Benefiting People on Earth and Beyond
Lee explained that the findings show that blocking the activities of myostatin and activin A works to enhance both muscle and bone, even when mice cannot bear weight, which could have significant implications for people on Earth. Targeting this pathway could be used to help people with disuse atrophy, said Lee, specifically the elderly and those who are bedridden or use a wheelchair. It could also be beneficial for those who experience muscle and bone loss due to conditions such as muscular dystrophy, osteoporosis, cancer, heart disease, sepsis, and AIDS.
“For many patients with these serious conditions, like cancer and AIDS, muscle wasting is the leading cause of death,” Lee said, “Mitigating the amount of muscle mass lost would be game-changing.”
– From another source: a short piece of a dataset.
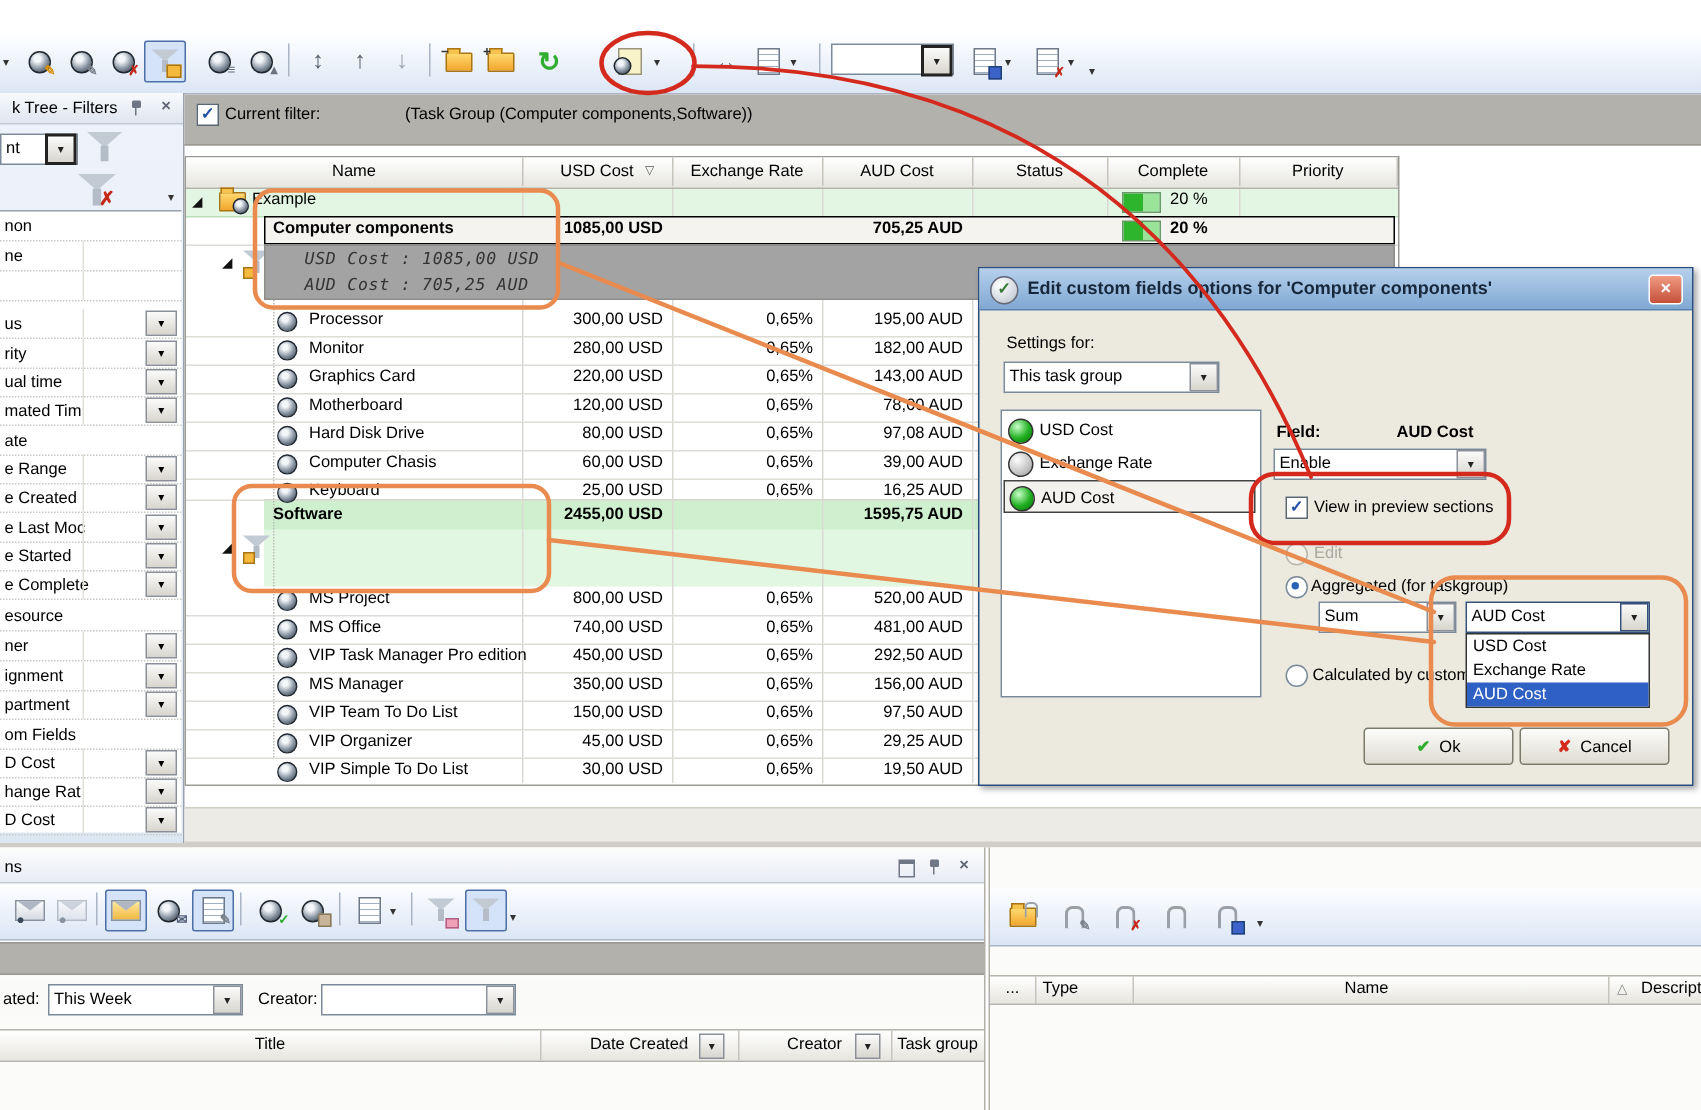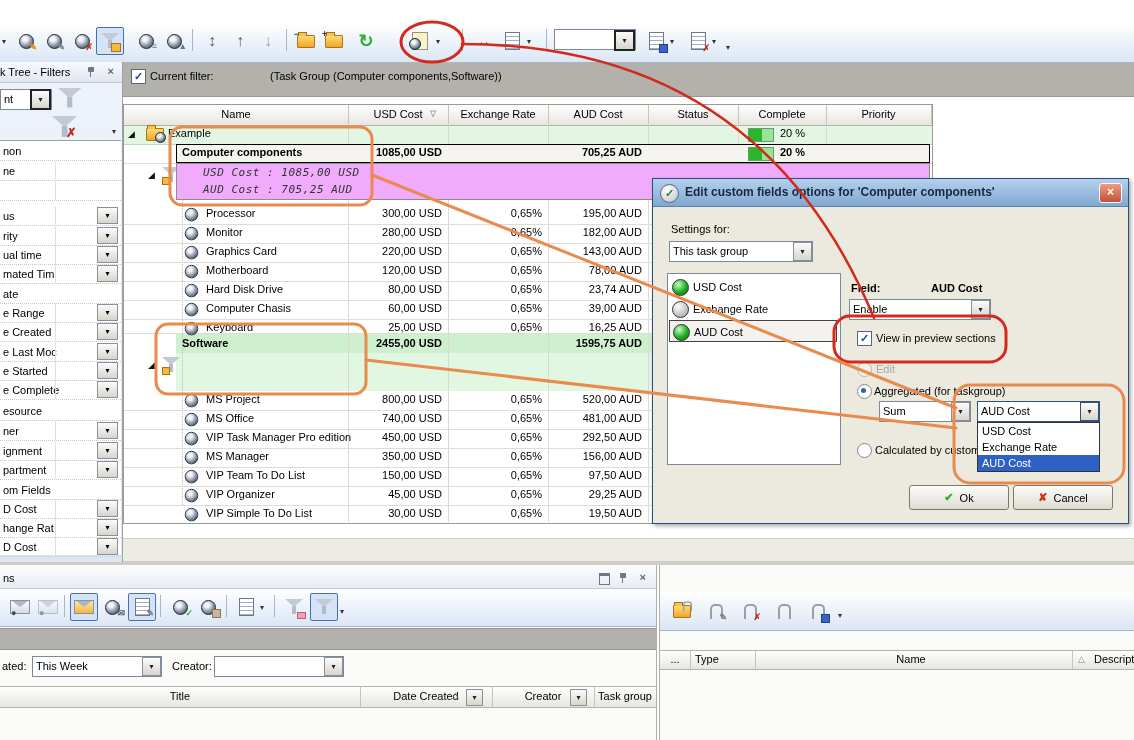"k Tree - Filters" .sbhead { padding-left: 0 -> 8px }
The results could also have important implications for astronauts. In microgravity, nothing puts force on bones and muscles, so astronauts in space must exercise for two or more hours each day to mitigate bone and muscle loss. This research could lead to therapies that help future space travelers on long-duration missions and brief stays in low Earth orbit.
“The whole concept of this research helping astronauts really impacted me,” Germain-Lee said. “Astronauts opened up a whole new world when I was a kid and seeing women like Sally Ride do these kinds of things was incredibly empowering.”
Although it will be a long road to developing a treatment for patients, Germain-Lee said their space-based investigation was an important step forward. “There is still a lot of work that needs to be done,” she said, “but we believe that this strategy holds promise and ultimately can improve the quality of life for many patients.”